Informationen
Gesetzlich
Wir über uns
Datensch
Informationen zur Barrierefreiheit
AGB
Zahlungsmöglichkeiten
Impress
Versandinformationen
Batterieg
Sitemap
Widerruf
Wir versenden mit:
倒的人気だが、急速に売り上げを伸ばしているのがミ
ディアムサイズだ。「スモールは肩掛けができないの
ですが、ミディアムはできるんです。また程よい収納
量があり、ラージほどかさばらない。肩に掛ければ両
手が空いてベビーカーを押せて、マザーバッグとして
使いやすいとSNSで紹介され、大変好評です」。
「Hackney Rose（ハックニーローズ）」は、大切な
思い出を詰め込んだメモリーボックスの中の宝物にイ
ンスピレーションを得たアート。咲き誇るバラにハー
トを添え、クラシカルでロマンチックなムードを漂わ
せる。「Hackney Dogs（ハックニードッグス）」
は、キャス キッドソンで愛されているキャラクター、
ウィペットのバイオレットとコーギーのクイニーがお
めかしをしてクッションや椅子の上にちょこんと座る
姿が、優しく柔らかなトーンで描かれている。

******

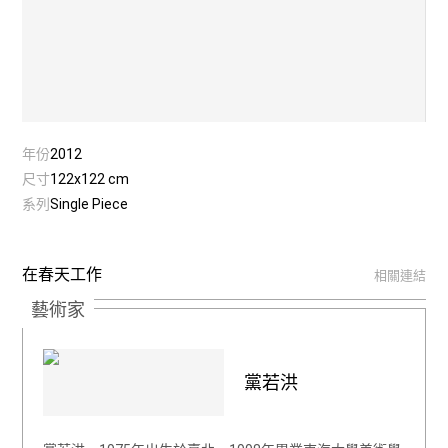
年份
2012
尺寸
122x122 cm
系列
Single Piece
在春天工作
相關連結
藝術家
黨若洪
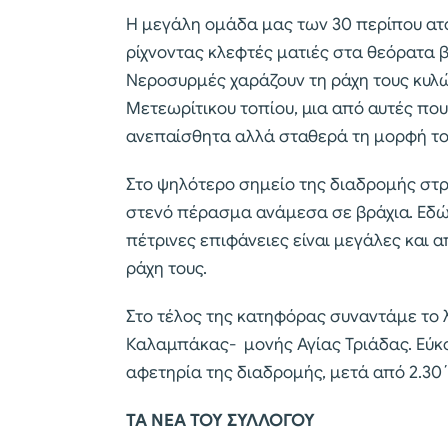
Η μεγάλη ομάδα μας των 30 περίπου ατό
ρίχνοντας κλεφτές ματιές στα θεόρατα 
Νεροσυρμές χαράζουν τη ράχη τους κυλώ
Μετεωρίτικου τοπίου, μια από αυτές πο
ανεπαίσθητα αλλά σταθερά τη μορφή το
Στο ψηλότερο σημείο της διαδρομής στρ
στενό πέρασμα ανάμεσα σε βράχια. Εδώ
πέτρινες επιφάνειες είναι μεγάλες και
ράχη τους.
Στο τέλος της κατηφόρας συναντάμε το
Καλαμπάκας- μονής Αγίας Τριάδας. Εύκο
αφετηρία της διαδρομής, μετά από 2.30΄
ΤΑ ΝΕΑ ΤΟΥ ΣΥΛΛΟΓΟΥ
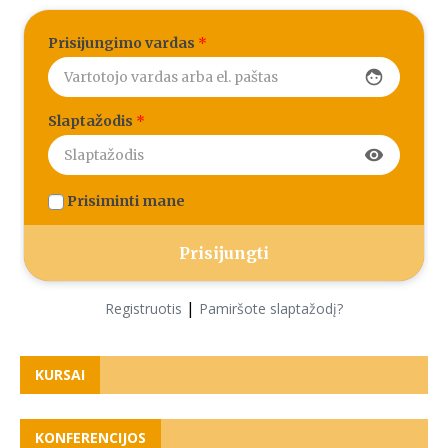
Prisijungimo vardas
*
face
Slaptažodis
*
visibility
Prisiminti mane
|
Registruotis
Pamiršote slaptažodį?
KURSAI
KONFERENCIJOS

******

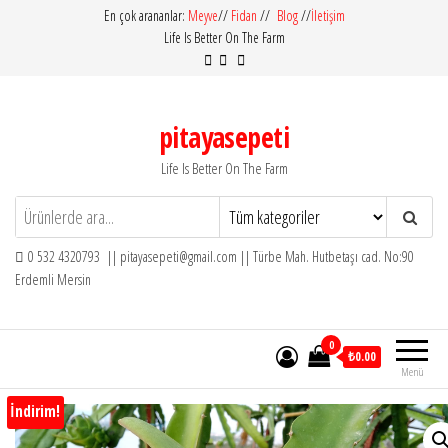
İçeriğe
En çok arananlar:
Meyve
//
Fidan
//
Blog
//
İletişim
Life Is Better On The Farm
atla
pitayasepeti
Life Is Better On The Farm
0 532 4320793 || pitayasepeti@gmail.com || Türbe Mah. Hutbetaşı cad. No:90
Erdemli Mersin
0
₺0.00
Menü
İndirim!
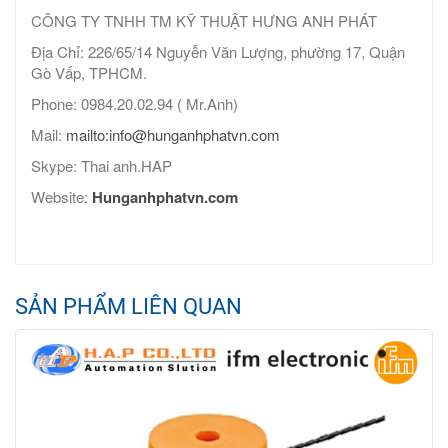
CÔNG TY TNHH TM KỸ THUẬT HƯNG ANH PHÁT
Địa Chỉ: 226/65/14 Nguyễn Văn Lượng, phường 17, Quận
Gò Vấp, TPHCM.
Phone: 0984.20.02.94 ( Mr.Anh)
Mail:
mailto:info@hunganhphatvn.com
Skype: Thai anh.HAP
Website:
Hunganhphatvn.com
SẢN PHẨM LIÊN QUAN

******

◆ **What to do**
Scan the entries for the string "τους" and report only how many lines contain it.

◆ **Expected output**
2